# Selling 2006 Se-r what is a fair price



## Zachpass (May 2, 2018)

I’m selling my 2006 Altima se-r and it has 100.9k miles, and is in great condition inside and out. Everything works and it works good, it’s reliable. It’s an automatic. I’m looking for around $8000, but people are KBB the car and it only says around 5k, but I do not believe they take in account the rarity of these so I think my price is better, and a fair price would be around $7250. Can anyone tell me a fair price for my car?


----------



## Zac Edmonson (Jul 26, 2018)

I bought my 06 SER last Dec and only paid $2600. The blue book on them isn't as much as youd think but I love my car unfortunately it isn't running as of not more than a week ago and I can't figure out what's wrong with it


----------



## rogoman (Dec 16, 2004)

Zachpass said:


> I’m selling my 2006 Altima se-r and it has 100.9k miles, and is in great condition inside and out. Everything works and it works good, it’s reliable. It’s an automatic. I’m looking for around $8000, but people are KBB the car and it only says around 5k, but I do not believe they take in account the rarity of these so I think my price is better, and a fair price would be around $7250. Can anyone tell me a fair price for my car?
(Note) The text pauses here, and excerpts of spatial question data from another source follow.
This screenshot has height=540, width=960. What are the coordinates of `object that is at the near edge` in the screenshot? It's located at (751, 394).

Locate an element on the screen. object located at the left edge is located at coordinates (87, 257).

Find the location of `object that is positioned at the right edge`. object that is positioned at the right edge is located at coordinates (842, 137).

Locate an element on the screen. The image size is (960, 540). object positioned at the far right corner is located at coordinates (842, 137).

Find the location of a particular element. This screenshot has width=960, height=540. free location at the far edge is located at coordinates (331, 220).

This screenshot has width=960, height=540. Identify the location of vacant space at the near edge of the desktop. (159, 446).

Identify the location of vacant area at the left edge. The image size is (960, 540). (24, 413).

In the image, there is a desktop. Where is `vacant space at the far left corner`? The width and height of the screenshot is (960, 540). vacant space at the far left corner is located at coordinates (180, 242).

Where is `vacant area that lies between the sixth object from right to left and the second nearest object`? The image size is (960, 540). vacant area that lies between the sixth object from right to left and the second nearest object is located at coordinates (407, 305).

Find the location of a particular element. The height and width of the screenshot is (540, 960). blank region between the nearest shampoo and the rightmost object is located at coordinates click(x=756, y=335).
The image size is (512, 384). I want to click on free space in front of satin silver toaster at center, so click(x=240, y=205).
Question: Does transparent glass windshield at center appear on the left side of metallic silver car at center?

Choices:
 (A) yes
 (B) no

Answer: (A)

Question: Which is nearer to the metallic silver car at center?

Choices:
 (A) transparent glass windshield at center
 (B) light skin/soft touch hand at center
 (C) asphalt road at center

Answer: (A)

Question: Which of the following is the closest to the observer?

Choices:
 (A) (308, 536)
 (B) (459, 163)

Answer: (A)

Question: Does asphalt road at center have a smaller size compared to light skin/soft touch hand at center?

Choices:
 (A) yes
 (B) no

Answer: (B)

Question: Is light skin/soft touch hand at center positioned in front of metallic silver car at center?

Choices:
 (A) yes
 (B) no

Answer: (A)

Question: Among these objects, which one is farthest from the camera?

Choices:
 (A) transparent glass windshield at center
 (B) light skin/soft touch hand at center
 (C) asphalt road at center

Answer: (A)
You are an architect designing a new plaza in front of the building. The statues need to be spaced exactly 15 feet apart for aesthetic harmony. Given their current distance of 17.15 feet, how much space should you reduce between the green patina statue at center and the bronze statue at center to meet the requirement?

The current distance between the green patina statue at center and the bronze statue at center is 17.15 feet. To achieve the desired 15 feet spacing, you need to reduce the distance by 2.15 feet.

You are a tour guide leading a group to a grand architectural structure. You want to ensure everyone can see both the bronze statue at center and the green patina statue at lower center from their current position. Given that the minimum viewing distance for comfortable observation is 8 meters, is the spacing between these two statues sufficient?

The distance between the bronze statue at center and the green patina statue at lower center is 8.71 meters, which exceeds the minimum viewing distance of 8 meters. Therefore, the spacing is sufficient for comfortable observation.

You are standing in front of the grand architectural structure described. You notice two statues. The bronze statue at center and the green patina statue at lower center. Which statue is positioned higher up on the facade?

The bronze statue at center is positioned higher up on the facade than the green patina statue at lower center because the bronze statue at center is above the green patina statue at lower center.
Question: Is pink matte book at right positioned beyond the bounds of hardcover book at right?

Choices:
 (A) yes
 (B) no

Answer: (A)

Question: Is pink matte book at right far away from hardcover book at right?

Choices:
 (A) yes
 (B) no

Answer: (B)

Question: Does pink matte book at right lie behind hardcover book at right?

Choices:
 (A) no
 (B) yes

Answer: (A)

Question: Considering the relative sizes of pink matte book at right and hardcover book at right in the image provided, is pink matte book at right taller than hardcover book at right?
N.A.D.A lists the car as "clean retail" for $6350. The most a Nissan dealer will give you for "trade-in" is $4350; for a dealer to qualify your car as a CPO, it must be: 6 model years maximum or newer and have fewer than 80,000 miles. You're best bet is a private sale. If your car is in great shape as you state, why not just keep it; this way you're getting your money's worth over the long run; economically a smart thing to do.


----------